- WHAT TO DO -
Repeat, word for word, all the data that follows, and exclude the pictures.
══ RECORDED INFORMATION ══
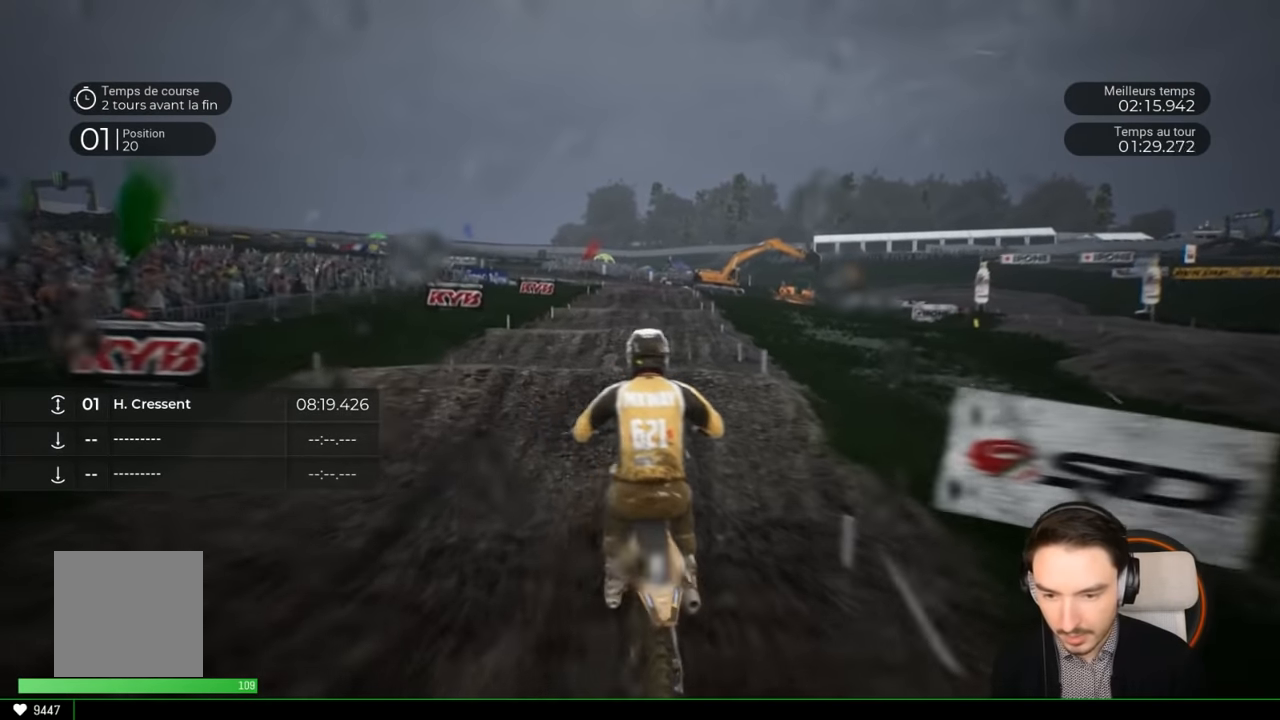
{"buttons": ["R2"], "left_stick": "down", "right_stick": "down", "events": []}
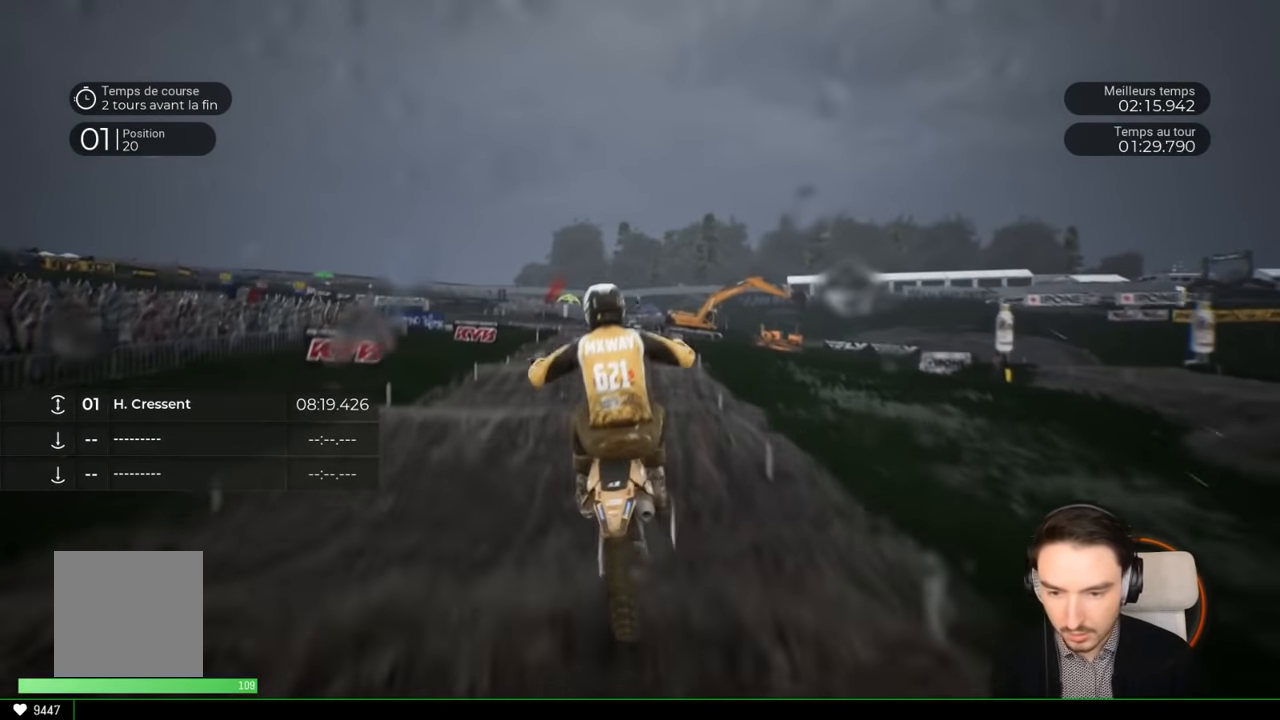
{"buttons": [], "left_stick": "up-right", "right_stick": "center", "events": [[17, "left_stick", "up"], [33, "right_stick", "up-left"], [233, "R2", "up"], [483, "left_stick", "up-right"], [483, "right_stick", "center"]]}
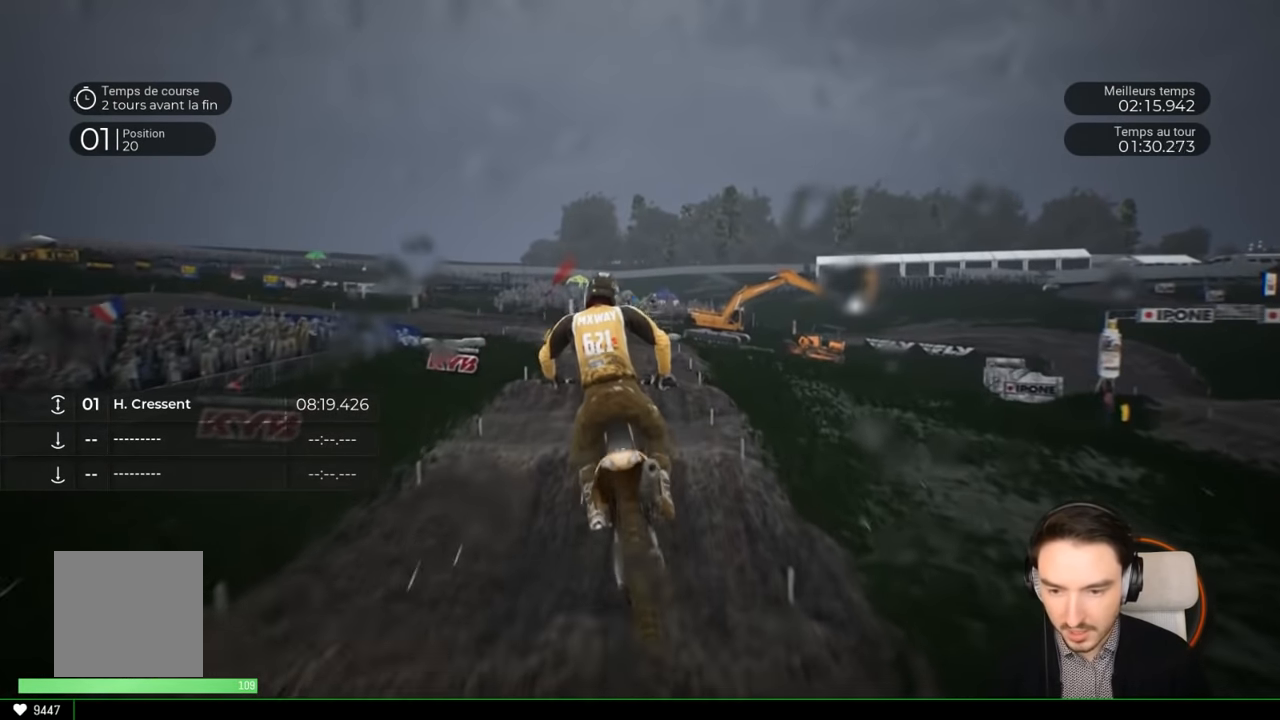
{"buttons": [], "left_stick": "center", "right_stick": "center", "events": [[83, "left_stick", "center"]]}
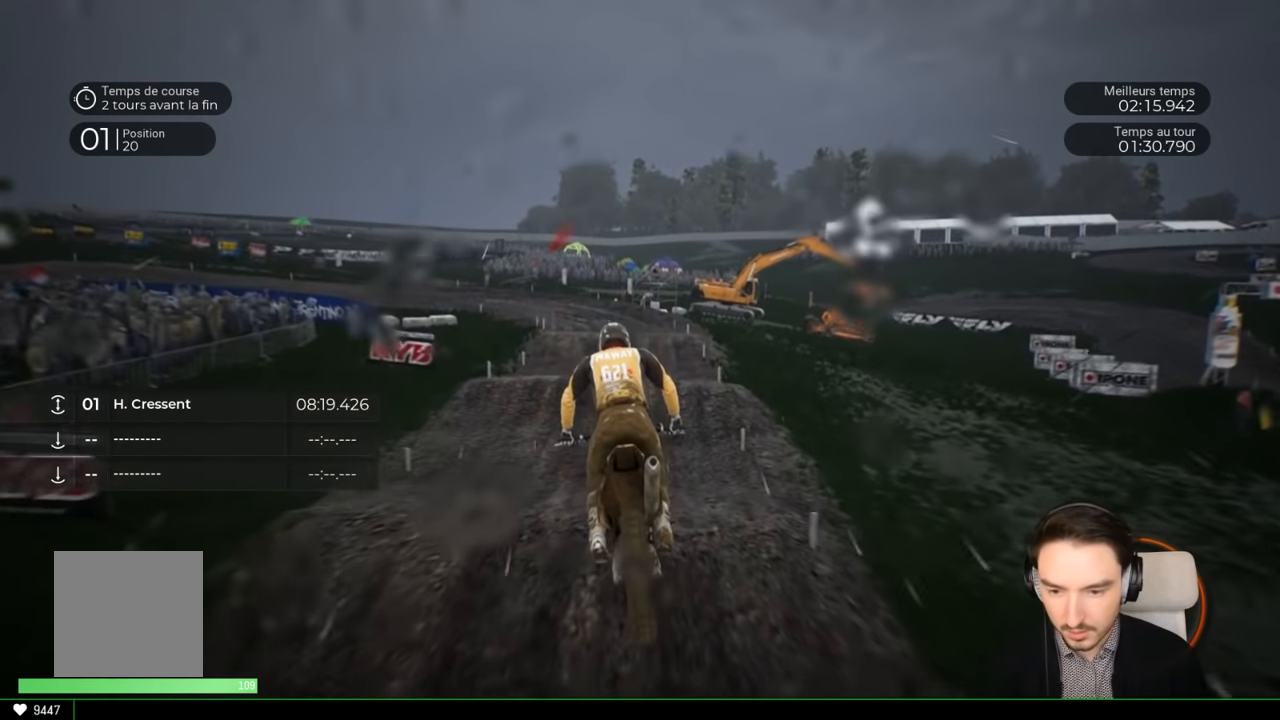
{"buttons": ["R2"], "left_stick": "down-left", "right_stick": "down", "events": [[50, "R2", "down"], [383, "left_stick", "down-left"], [383, "right_stick", "down"]]}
═══
- SOLUTION -
{"buttons": ["R2"], "left_stick": "down", "right_stick": "down", "events": []}
{"buttons": [], "left_stick": "up-right", "right_stick": "center", "events": [[17, "left_stick", "up"], [33, "right_stick", "up-left"], [233, "R2", "up"], [483, "left_stick", "up-right"], [483, "right_stick", "center"]]}
{"buttons": [], "left_stick": "center", "right_stick": "center", "events": [[83, "left_stick", "center"]]}
{"buttons": ["R2"], "left_stick": "down-left", "right_stick": "down", "events": [[50, "R2", "down"], [383, "left_stick", "down-left"], [383, "right_stick", "down"]]}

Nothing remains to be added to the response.